The increased capacity targets DECC announced last week for this year’s T-4 auction should help stabilise security of supply from 2021/22. But the 2018/19 and 2019/20 capacity years in between are the problem. Delivering incremental capacity in these years comes down to the year ahead (T-1 auctions). But the government is likely to find it does not have a lot of leverage in procuring capacity at a year-ahead stage.
Most coal units already have capacity agreements across the 18/19 and 19/20 years from previous T-4 auctions. These were taken on by plant owners at low capacity prices given an anticipation of much higher dark spreads. The remaining units that do not have capacity agreements for these years are the most economically marginal i.e. the most expensive to keep open (e.g. Eggborough and Fiddlers Ferry).
However it should be noted that EDF’s Cottam & West Burton plants have now indicated they will pull out of the 3 year refurbishment agreements they bid for in the 1st T-4 auction.
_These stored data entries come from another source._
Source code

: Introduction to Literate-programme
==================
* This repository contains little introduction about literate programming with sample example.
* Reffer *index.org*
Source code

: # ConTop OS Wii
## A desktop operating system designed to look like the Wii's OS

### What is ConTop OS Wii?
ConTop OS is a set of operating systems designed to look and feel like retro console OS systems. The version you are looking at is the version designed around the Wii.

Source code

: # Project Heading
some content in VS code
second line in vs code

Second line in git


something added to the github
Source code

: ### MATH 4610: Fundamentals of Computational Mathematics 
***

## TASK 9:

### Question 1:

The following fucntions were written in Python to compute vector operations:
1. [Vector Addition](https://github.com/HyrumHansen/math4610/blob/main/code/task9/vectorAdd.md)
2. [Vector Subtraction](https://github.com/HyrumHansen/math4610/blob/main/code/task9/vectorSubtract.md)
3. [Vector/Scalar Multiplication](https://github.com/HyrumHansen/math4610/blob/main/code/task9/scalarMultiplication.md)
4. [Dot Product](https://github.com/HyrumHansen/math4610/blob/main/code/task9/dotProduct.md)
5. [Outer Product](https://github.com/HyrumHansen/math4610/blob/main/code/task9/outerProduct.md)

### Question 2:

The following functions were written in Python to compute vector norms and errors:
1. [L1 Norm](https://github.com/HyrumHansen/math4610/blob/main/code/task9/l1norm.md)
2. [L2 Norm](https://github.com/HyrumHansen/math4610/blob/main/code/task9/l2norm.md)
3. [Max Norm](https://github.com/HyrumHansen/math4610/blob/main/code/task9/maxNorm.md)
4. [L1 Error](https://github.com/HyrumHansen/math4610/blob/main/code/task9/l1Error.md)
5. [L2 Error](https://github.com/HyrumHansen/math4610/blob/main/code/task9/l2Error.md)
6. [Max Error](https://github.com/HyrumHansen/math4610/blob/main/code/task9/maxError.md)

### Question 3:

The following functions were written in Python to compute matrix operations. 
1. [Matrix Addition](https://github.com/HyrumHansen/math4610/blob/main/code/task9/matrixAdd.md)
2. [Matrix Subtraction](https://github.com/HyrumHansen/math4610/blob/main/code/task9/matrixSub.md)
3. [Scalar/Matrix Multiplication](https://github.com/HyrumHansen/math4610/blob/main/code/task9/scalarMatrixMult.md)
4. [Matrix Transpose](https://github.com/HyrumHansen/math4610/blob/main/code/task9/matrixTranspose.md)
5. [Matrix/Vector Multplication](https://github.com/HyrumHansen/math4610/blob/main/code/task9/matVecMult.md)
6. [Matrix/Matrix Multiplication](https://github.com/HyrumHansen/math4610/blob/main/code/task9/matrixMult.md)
This means they will revert to 1 year agreements for 2018/19 but then be able to bid into the 19/20 T-1 auction.
What is in play
DECC appears to be genuinely spooked about security of supply now. This comes after plenty of industry warning that a capacity crunch was on the way (not least from this blog) and that much of its EMR policy agenda was hindering rather than helping the problem.
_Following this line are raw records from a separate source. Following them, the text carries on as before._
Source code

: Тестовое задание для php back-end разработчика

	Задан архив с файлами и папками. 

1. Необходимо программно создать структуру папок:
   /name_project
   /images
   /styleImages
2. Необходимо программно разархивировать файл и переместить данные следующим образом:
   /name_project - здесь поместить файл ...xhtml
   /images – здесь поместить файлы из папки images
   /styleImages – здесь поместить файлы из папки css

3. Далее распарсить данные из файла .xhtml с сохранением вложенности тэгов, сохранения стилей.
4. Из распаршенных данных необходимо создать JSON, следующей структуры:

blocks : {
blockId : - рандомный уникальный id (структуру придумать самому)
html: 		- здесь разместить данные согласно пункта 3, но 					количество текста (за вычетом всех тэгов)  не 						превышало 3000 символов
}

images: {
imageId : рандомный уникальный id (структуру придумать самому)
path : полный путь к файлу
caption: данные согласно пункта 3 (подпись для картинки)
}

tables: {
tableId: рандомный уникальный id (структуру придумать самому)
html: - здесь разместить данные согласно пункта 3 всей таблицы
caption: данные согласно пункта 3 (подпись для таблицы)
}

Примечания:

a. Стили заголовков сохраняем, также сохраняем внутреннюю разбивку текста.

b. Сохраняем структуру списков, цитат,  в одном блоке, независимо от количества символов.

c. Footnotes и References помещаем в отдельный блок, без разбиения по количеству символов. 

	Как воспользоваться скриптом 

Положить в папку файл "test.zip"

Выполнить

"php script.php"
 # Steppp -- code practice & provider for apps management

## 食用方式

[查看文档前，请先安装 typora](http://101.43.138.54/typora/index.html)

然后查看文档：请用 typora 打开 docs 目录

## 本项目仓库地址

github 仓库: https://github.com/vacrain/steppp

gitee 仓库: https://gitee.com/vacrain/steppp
Given where the government finds itself, the path through the remainder of this decade is likely to be a messy business. If we consider the likely options, they appear to fall into three categories:
- Carbon price floor relief: the scale back or abolishment of the UK carbon price floor could be used to provide some relief for coal plant generation margins.
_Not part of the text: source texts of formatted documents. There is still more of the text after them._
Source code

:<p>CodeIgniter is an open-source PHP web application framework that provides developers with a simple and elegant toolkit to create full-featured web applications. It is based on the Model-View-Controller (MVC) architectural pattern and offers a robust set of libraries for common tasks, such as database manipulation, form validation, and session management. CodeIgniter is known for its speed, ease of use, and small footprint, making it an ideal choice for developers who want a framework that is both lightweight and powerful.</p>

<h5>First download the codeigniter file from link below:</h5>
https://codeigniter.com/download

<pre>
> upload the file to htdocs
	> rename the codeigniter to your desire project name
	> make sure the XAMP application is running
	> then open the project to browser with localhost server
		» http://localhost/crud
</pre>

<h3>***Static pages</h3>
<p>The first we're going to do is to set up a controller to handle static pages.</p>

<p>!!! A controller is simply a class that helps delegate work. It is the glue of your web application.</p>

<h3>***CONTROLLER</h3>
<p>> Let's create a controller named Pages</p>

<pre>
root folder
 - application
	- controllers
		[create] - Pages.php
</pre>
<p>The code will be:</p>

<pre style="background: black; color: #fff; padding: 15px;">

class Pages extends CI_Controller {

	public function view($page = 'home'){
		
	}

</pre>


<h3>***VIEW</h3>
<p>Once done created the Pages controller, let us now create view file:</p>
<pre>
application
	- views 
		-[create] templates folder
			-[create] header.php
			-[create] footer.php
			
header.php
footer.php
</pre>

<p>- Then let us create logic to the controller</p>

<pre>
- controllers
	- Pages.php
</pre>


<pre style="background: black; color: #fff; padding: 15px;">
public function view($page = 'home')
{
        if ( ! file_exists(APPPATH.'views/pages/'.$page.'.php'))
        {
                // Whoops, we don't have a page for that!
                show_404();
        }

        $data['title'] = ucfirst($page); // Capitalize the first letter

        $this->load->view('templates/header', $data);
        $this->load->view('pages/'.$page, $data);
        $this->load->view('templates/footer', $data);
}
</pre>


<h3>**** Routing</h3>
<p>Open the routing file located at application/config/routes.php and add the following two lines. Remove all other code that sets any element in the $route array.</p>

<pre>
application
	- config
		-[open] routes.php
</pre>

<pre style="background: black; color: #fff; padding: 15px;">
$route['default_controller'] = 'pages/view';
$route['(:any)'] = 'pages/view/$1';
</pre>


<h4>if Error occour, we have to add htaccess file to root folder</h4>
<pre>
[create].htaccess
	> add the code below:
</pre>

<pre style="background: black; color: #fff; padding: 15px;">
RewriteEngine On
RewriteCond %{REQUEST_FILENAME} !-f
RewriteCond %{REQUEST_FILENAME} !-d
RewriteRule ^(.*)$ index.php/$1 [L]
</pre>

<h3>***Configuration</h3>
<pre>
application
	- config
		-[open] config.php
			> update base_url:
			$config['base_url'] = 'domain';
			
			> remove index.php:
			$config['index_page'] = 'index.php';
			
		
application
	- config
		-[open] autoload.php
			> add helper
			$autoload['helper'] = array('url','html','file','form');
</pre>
- Capacity market tweaks: the government may implement changes to the capacity market (either temporary or permanent) that support existing coal plants e.g. releasing units from existing agreements to bid into the T-1 auctions (although timing is tight for this).
- Backdoor payments: the government (likely via the TSO National Grid) may resort to support payments for ancillary or reserve capacity, either through existing services or potentially the definition of a new reserve requirement.
If the UK government is to maintain investor confidence, it is critical that they handle this well, particularly given the potential impact of Brexit on confidence.
Some common sense basic principles for a solution would appear to be:
- Transparency: Openly recognising the problem and engaging the industry to resolve it, rather than trying to disguise a solution via stop gap measures.
- Price signals: Minimising the impact of any measures taken on market price signals, particularly avoiding any actions that may adversely impact the generation margins required to keep existing plants on the system and support investment in new assets (e.g. by supporting an overhang of uneconomic coal plant in the wholesale energy market).
- Target the problem: implement specific measures to retain an adequate volume of coal plant to ensure security of supply (without interfering with market price signals).
- Focus on capacity market: The capacity market has been designed and implemented to ensure security of supply and should be used accordingly as the focus of a solution.
- Define closure policy: If measures need to be implemented to keep uneconomic coal plant from closing before 2020, they should be done so in the context of a clear policy on closures beyond.
The way the government decides to resolve the coal plant problem will impact both the wholesale energy and capacity markets. The policy path chosen is set to define the evolution of UK thermal asset returns across the remainder of this decade. It will also determine the willingness of investors to develop the baseload capacity required to sure up UK security of supply.